Corio, Looks to Break From the ASP Pack

SAN MATEO (03/20/2000) - One of the many criticisms of the ASP (applications service provider) model is that it doesn't allow for customization. Although it is true that the one-to-many nature of application outsourcing runs counter to customization, at least two ASPs are working to address customer concerns in that area.

USInternetworking (USI) and Corio, two of the early leaders in the nascent ASP market, are bringing limited customization to the table in what USInternetworking executives are calling a "one-to-several" model.

"As we've gone to market we've realized that organizations don't want a one-to-one solution, nor do they want a one-to-many," said Bryan Linscott, vice president of product development at USI. "Instead they are looking to take advantage of vanilla with some extras. The middle ground is one-to-several -- customizations specific to that type of organization's needs."

For its part, USI is developing modular solutions to address the varying needs of different vertical markets. USI will offer reusable components, such as credit card processing for e-commerce customers, to serve its disparate clients.

Corio takes a different approach, but also recognizes the inherent limitations of the ASP model.

"In order for us to make money, we need to do it in a standardized way," said Jonathan Lee, founder and chief strategy officer at Corio. "That's what makes the question of customization a challenging one for us."

Corio has developed a product called Orion which enables the ASP to offer various interfaces in what Lee called a "standardized, productized, scalable way."

Customization from ASPs will always be limited, given the economies of scale they need to create by renting highly standardized applications to as many customers as possible. For that reason, Lee said that if you are coming to an ASP to differentiate your business or gain competitive advantage, you're looking in the wrong place.

"If any customer in this day and age wants to differentiate themselves by their ERP [enterprise resource planning] application, they are smoking something," Lee said.

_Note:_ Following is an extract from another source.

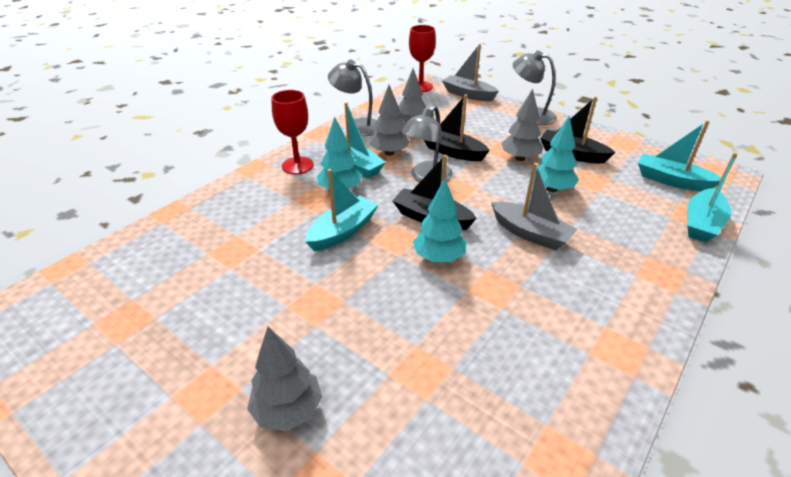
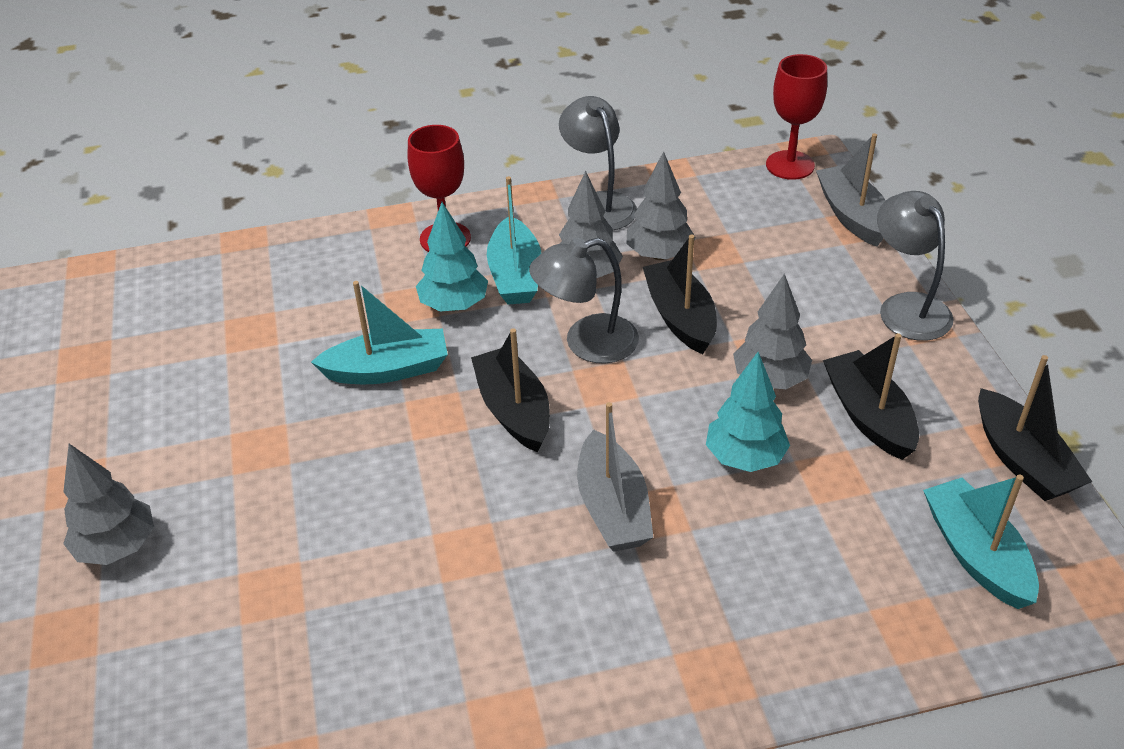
camera: 40 degrees right, 5 degrees up
(439, 257) = (453, 471): turquoise tree -> none
(638, 145) = (1022, 460): none -> black boat
(702, 223) = (905, 649): turquoise boat -> none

"You shouldn't even think about differentiating at this level. We never said, 'Let us differentiate you,' because that's not what we're here for. You need to do that yourself," he said.

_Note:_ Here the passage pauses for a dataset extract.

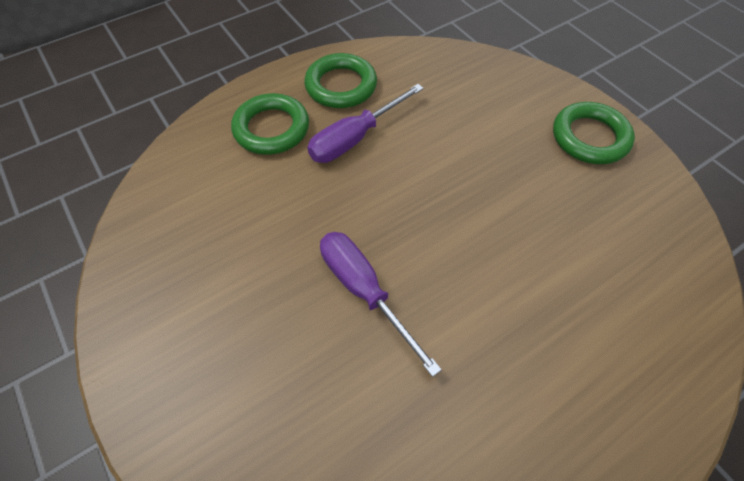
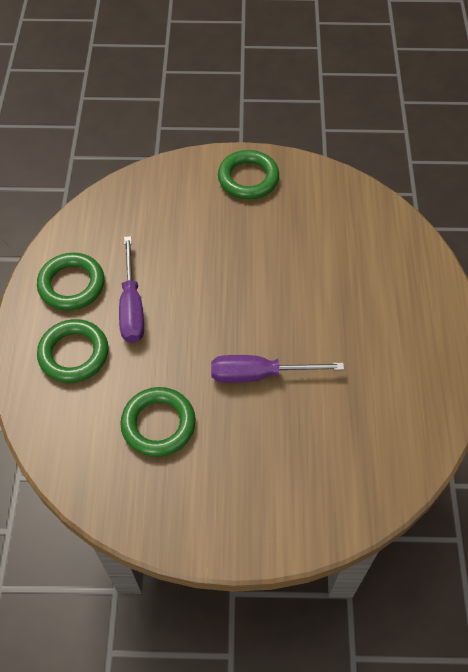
camera: 55 degrees left, 0 degrees up
(241, 236) = (158, 424): none -> green ring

Some ASPs are of a different mind on the subject, believing that, in the ASP model, the need for customization goes away. K.B. Chandrasekhar, also known as Chandra, who founded outsourcing giant Exodus Communications and now heads an ASP aggregator called Jamcracker, said traditional customizing of applications will be a thing of the past.

"Customization is something you did when you had to adapt your legacy applications and didn't want to change the application," Chandra said. "We're thinking the future will look a lot different than the past."

Chandra said that because ASPs are able to upgrade applications seamlessly, and without the typical up-front costs, companies won't have to keep adapting their legacy applications as their needs change.

So as companies look to gain a competitive edge using technology more and more in the digital economy, the question remains as to what role ASPs will play in that landscape. Advocates argue that the outsourcing model allows companies to focus on their core competencies and offload the more tedious technical tasks.

"I think it helps us be more competitive, because it takes the applications in which my staff has the least experience and moves them to someone that does have experience," said Tim Williams, director of IS at the Hard Rock Hotel and Casino, in Las Vegas, which outsources its human resources and financials to Infinium, based in Hyannis, Mass.

"That helps us to focus on internal things that do create a competitive advantage," Williams said. "Everybody has to do the back-office stuff, but giving it to someone that can do it well is an advantage in itself."

Corio Inc., in Annapolis, Md., is at www.corio.com. USInternetworking Inc., in Redwood City, Calif., is at www.usinternetworking.com. Jamcracker Inc., in Sunnyvale, Calif., is at www.jamcracker.com.